William Matthew TOWARD, Petitioner-Appellant,v.ATTORNEY GENERAL OF THE STATE OF CALIFORNIA; R.G. Borg,Warden, Respondents-Appellees.

No. 90-55330.

United States Court of Appeals, Ninth Circuit.

Submitted Nov. 6, 1990.* Decided Dec. 5, 1990.

Before SCHROEDER, WIGGINS and LEAVY, Circuit Judges.


MEMORANDUM** 

Appellant William Toward appeals pro se the district court's order dismissing his petition for a writ of habeas corpus. Toward challenges his guilty plea in Los Angeles County Municipal Court to 28 counts of armed robbery. Toward claims he was denied his due process rights because the prosecutor breached a plea agreement. Toward also claims he was not afforded an opportunity to file written objections to the magistrate's report, and that the district court did not conduct a de novo review of the record before adopting the magistrate's report. Because these contentions are without merit, we affirm.

Toward's primary contention is that the prosecutor violated an agreement between the prosecutor and Toward in which Toward would plead guilty to all charges in return for the prosecutor's refraining from recommending a specific sentence. Toward claims that the alleged agreement was made prior to sentencing while Toward was in a holding cell. At sentencing, however, the prosecutor recommended to the court that Toward receive a 30-year prison term; this was the sentence the court actually imposed.

___

-- Brief 1 --
Recast the part of the records that opens with the first line and closes with the line containing "Entrez votre email" as a Markdown table with the columns Row and Line text, omitting blank lines.
The text and the records have no connection to each other.

[Saved entries]
___

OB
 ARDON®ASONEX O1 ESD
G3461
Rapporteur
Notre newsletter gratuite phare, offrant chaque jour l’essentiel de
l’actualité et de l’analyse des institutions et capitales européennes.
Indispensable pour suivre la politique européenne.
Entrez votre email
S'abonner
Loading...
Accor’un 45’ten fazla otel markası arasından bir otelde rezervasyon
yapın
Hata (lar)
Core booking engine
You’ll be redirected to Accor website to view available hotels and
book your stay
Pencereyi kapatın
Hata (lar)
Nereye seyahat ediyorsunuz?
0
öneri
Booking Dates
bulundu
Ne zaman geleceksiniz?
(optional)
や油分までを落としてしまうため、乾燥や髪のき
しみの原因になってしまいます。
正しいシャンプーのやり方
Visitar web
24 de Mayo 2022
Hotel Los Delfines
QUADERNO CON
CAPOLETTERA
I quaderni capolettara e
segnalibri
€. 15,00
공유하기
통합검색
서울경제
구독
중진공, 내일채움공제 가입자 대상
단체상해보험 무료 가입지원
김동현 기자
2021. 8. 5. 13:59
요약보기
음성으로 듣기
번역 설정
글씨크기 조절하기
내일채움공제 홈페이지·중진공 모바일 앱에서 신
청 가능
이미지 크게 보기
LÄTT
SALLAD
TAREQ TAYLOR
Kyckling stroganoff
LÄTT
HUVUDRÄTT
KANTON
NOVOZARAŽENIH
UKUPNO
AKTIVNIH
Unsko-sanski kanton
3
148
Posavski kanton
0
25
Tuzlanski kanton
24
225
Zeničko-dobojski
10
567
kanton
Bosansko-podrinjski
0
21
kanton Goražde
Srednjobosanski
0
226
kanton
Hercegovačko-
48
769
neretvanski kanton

___

-- Brief 2 --
Based on the court memorandum, answer yes or no to each statement and quote the deciding words: (a) Toward pleaded guilty to 28 counts of armed robbery. (b) The prosecutor recommended a 20-year prison term at sentencing. (c) The case was decided on Nov. 6, 1990.

-- Task result 1 --
| Row | Line text |
|---|---|
| 1 | OB |
| 2 |  ARDON®ASONEX O1 ESD |
| 3 | G3461 |
| 4 | Rapporteur |
| 5 | Notre newsletter gratuite phare, offrant chaque jour l’essentiel de |
| 6 | l’actualité et de l’analyse des institutions et capitales européennes. |
| 7 | Indispensable pour suivre la politique européenne. |
| 8 | Entrez votre email |

-- Task result 2 --
(a) Yes: "Toward challenges his guilty plea in Los Angeles County Municipal Court to 28 counts of armed robbery."
(b) No: "the prosecutor recommended to the court that Toward receive a 30-year prison term"
(c) No: "Decided Dec. 5, 1990."